Before the next table: here is what changes will look like for banks and customers if the draft themes hold.
 

Area

What Customers May See

What Banks Must Fix (With Sources)

Refund and Compensation

Refund expectation can go up to 100% when mis-selling is established.

Refund plus compensation exposure becomes direct and documentable. 

Product Suitability

Fewer “one-size-fits-all” pitches, more needs-based selling. 

Suitability checks even when consent exists.

Forced Bundling

Less pressure to buy add-ons for loans and services.

Ban on conditional selling and bundled pushes.

Post-Sale Checks

More follow-ups after purchase, more transparency.

Feedback within 30 days, half-yearly reporting and internal reviews. 


After this table, the story is also about tone.
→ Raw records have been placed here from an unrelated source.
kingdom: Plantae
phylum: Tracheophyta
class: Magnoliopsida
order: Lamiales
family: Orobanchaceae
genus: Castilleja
The government’s messaging has become sharper, and banks are being told to return focus to core banking.

What Stakeholders Are Saying

Sitharaman said mis-selling is an offence and banks cannot afford it, and asked lenders to focus on core banking, as covered by Economic Times and TOI.
Regulators, through the draft, are signalling “profile-based selling”, not signature-based comfort. 

Conclusion

If the draft becomes final, mis-selling will shift from a customer grievance into a high-cost compliance risk, with refunds and compensation sitting at the centre. For banks, the pressure is on before 01 Jul 2026.